(Beginning of Exercise materials)
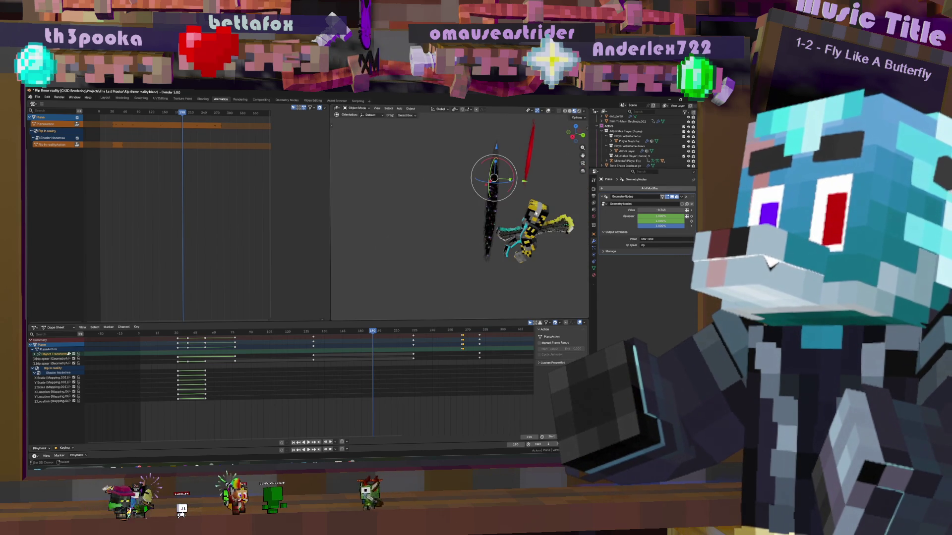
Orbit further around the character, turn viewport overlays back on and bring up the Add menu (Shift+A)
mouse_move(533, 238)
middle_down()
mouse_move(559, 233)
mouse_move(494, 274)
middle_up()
(End of Exercise materials)
(Beginning of Exercise materials)
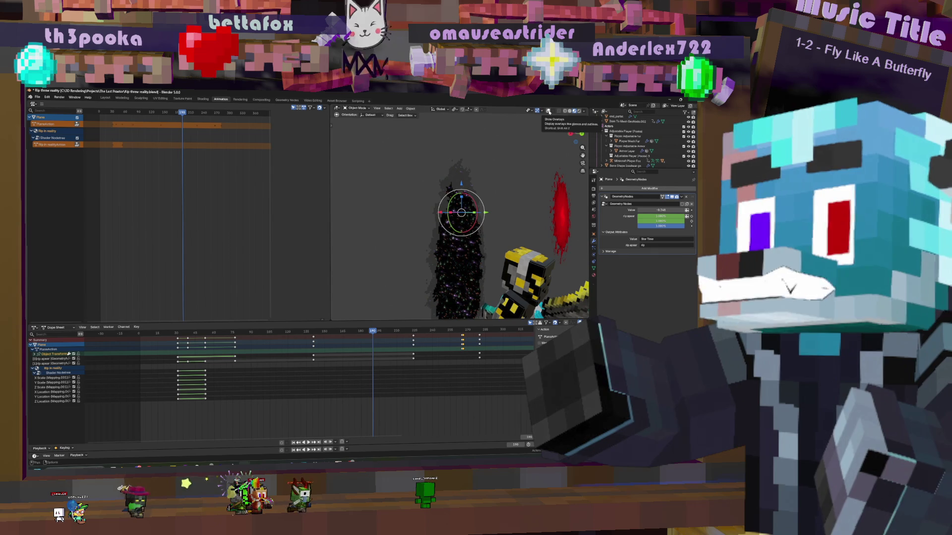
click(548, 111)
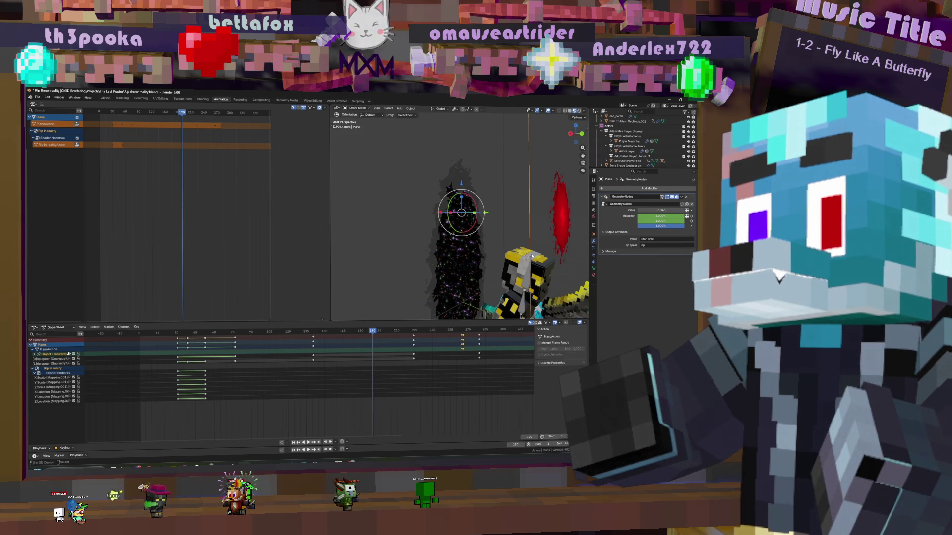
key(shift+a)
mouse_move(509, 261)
(End of Exercise materials)
Give back, exactly as written, the stretch from the line with "Orbit further around" through the line with "middle_up()", and no other lines from the records above.

• Response below:
Orbit further around the character, turn viewport overlays back on and bring up the Add menu (Shift+A)
mouse_move(533, 238)
middle_down()
mouse_move(559, 233)
mouse_move(494, 274)
middle_up()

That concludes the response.